On ne connaît jamais l’étendue de notre malheur jusqu’à ce que, un jour, un détail, parfois insignifiant, déclenche en nous une avalanche de tristesse refoulée depuis des mois, voire des années.

▪️… penser d’une manière complètement indépendante de mes origines et de mon milieu, même si j’étais toujours sous leur emprise.

▪️Mais l’histoire nous enseigne que ce n’est qu’une fois la poussière retombée, comme le dit le proverbe, qu’on peut enfin distinguer dans son ensemble l’héritage immensément complexe et souvent contradictoire d’une personne. L’Histoire en tant que telle est certes une étude des forces géographiques, politiques, sociales, économiques et théologiques qui régissent notre monde ; mais c’est aussi un moyen d’examiner les grandes blessures dans lesquelles nous vivons. « Il se rit des plaies, celui qui n’a jamais reçu de blessures. » Shakespeare, bien entendu. Les blessures sont ce qui définit. Elles sous-tendent la destinée de chaque nation.

▪️N’est-ce pas un phénomène bien curieux que, lorsqu’on apprend une terrible nouvelle – qui va bouleverser à jamais notre existence -, ón ne réagisse pas tout de suite? Comme si notre oreille interne et nous empêchait de comprendre réellement ce qui nous arrive.

▪️Nous sommes composés d’élans contradictoires; suivre l’un c’est forcément renoncer aux autres. Et si bénéfique soit-il, ce renoncement ne cessera de se rappeler à nous, parce que ces choses que nous avons dû abandonner constituent une part fondamentale de nous-mêmes

▪️- Pour faire de la littérature, il faut être un peu romantique, non?

– Ou complètement cinglé.

▪️La symphonie du hasard. Tout ce qui m’arrivait était-il simplement le fruit des circonstances, ou avais-je, par le biais de mes choix et de mes actions, un certain degré d’incidence sur le cours des choses?

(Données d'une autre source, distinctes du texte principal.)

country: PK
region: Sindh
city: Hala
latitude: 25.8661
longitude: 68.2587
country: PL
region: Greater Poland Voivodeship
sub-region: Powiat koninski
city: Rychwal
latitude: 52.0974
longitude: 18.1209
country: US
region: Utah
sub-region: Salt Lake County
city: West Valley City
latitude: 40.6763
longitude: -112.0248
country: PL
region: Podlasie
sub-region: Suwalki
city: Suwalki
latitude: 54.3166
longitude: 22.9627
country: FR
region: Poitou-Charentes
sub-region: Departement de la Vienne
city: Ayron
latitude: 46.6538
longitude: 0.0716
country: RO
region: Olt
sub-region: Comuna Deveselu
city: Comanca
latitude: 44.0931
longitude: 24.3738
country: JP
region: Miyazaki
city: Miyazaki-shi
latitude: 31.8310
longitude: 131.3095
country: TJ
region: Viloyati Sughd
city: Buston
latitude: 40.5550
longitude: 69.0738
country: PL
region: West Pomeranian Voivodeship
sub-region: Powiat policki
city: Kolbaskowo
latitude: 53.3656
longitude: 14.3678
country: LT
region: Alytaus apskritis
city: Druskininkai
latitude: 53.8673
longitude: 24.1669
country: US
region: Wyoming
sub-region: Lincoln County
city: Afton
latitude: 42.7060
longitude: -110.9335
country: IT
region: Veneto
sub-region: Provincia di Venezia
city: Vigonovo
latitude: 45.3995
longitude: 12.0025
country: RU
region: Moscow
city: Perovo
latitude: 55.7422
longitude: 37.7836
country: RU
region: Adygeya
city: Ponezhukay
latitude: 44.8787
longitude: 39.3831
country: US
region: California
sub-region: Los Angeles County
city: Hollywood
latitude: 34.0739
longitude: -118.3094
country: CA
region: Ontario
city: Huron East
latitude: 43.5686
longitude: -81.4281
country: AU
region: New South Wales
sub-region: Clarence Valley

▪️Les désastres amoureux ont toujours l’air ternes quand ils sont racontés.

▪️La vie nous joue parfois des tours décourageants, ma chère. Ou peut-être qu’on se les joue à soi-même…

▪️J’aime à croire qu’on lit pour ne plus se sentir aussi seul, pour prendre conscience que quelqu’un est déjà passé par là et a eu les mêmes pensées, les mêmes réactions, quelqu’un qui a affronté les mêmes dilemmes, doutes et regrets que vous.

▪️Peut-être que j’ai besoin de cette douleur. C’est tout ce qui me définit.

▪️Même dans les périodes les plus difficiles, les choses finissent parfois par se mettre en place. Parce que aussi épuisé et détaché du monde qu’on puisse se sentir, une parie de nous se met en tête de survivre, coûte que coûte.

▪️Tu es ce que ton expérience a fait de toi. Mais tu es libre de regarder l’avenir sous un angle différent.

▪️La famille est un foutoir, mais c’est notre foutoir.

▪️Les écrivains ont tous le même démon… Celui du doute.

▪️On ne peut jamais vraiment prévoir l’avenir ni savoir ce qui nous attend. On peut échafauder des projets, entretenir des espoirs. Mais la symphonie du hasard égrène toujours ses notes, et ses variations incessantes nous rappellent que tout ce que la vie a d’intéressant, de bon, de merveilleux, sera éternellement contrebalancé par le mauvais, le tragique, l’effroyable.